====== Entries provided ======
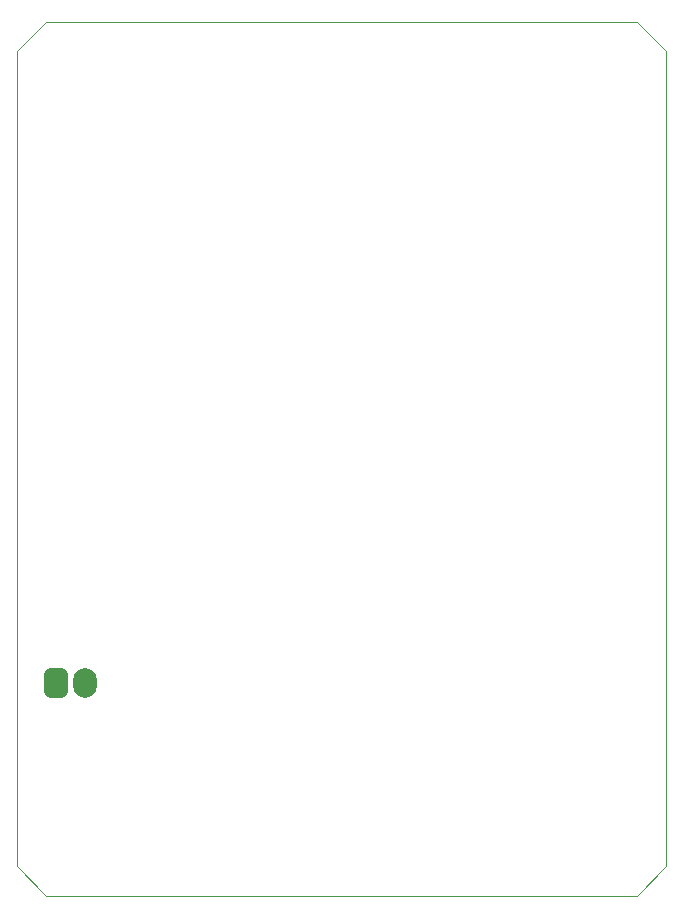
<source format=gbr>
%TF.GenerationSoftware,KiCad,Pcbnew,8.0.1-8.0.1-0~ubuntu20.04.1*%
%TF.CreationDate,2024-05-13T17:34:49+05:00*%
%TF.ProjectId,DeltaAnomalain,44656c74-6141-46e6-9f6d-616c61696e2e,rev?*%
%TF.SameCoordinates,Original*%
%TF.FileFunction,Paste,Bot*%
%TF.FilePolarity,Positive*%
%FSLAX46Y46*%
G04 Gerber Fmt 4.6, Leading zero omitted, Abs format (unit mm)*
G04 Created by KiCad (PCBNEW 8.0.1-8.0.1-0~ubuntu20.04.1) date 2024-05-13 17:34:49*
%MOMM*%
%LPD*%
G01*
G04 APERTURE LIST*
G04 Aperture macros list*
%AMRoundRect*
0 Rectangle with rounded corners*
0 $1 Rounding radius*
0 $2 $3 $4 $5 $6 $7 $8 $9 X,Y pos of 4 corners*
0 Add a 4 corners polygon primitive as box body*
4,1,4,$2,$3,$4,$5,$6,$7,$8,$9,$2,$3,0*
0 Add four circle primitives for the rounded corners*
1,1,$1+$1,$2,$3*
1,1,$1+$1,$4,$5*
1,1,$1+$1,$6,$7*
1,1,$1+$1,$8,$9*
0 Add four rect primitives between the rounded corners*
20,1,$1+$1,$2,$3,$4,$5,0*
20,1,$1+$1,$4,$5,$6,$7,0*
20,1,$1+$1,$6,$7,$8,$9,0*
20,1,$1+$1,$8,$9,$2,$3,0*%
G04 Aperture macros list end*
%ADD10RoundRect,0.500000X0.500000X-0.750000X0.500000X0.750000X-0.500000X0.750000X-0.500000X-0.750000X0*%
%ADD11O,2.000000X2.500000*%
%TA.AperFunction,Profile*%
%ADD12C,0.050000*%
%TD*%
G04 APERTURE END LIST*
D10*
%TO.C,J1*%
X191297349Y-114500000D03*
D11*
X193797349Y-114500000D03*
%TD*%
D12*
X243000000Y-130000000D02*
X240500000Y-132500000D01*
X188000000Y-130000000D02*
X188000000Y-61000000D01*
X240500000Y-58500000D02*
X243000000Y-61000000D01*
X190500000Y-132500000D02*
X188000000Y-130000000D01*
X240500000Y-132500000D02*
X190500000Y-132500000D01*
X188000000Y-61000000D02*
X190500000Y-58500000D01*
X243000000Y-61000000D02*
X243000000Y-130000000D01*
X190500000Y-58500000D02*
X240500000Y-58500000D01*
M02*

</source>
======
====== Entries provided ======
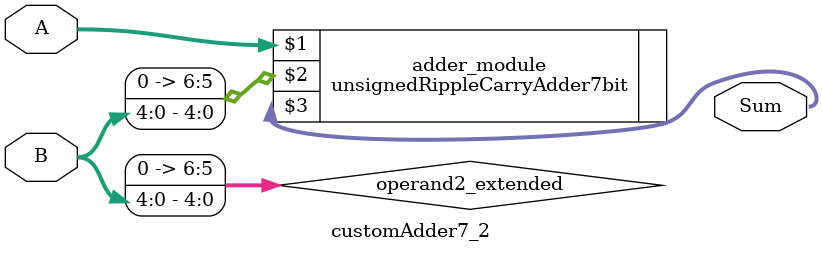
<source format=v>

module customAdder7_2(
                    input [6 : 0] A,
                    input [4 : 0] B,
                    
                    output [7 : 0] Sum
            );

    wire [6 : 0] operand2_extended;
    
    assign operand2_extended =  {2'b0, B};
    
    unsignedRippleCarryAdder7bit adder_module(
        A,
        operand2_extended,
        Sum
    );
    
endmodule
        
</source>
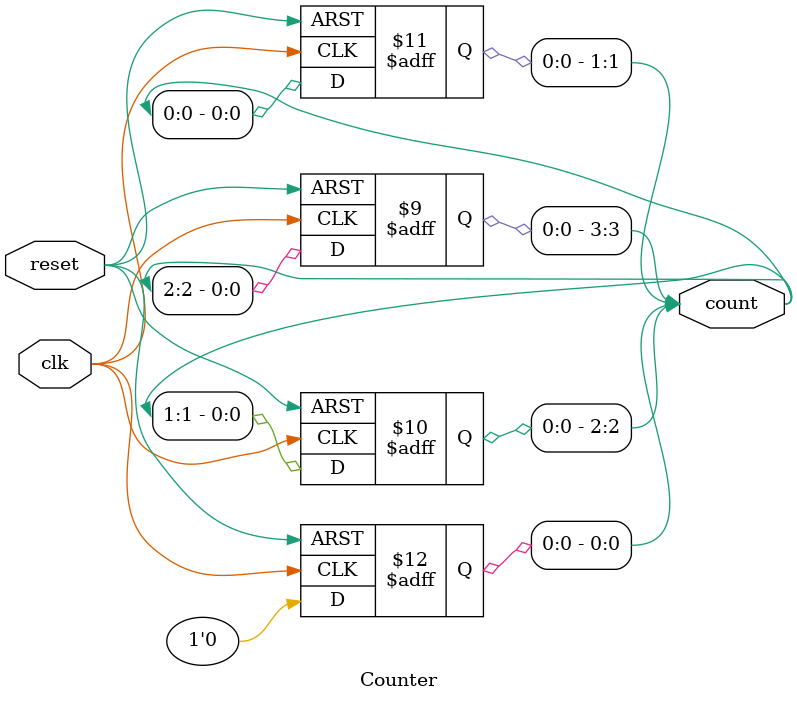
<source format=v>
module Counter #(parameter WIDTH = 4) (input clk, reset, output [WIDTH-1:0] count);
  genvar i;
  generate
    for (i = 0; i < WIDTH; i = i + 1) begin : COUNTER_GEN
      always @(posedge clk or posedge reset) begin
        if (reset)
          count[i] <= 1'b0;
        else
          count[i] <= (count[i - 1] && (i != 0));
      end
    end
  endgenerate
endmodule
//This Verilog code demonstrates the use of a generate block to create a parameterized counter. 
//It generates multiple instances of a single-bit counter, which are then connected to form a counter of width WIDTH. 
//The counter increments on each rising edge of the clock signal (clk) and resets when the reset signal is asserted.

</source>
======
• _Task requirements_: Copy out, exactly and alone, the lines of the entries above between the ones holding "0 Add four circle" and "X188000000Y-130000000D02*", inclusive.

• _Task result_:
0 Add four circle primitives for the rounded corners*
1,1,$1+$1,$2,$3*
1,1,$1+$1,$4,$5*
1,1,$1+$1,$6,$7*
1,1,$1+$1,$8,$9*
0 Add four rect primitives between the rounded corners*
20,1,$1+$1,$2,$3,$4,$5,0*
20,1,$1+$1,$4,$5,$6,$7,0*
20,1,$1+$1,$6,$7,$8,$9,0*
20,1,$1+$1,$8,$9,$2,$3,0*%
G04 Aperture macros list end*
%ADD10RoundRect,0.500000X0.500000X-0.750000X0.500000X0.750000X-0.500000X0.750000X-0.500000X-0.750000X0*%
%ADD11O,2.000000X2.500000*%
%TA.AperFunction,Profile*%
%ADD12C,0.050000*%
%TD*%
G04 APERTURE END LIST*
D10*
%TO.C,J1*%
X191297349Y-114500000D03*
D11*
X193797349Y-114500000D03*
%TD*%
D12*
X243000000Y-130000000D02*
X240500000Y-132500000D01*
X188000000Y-130000000D02*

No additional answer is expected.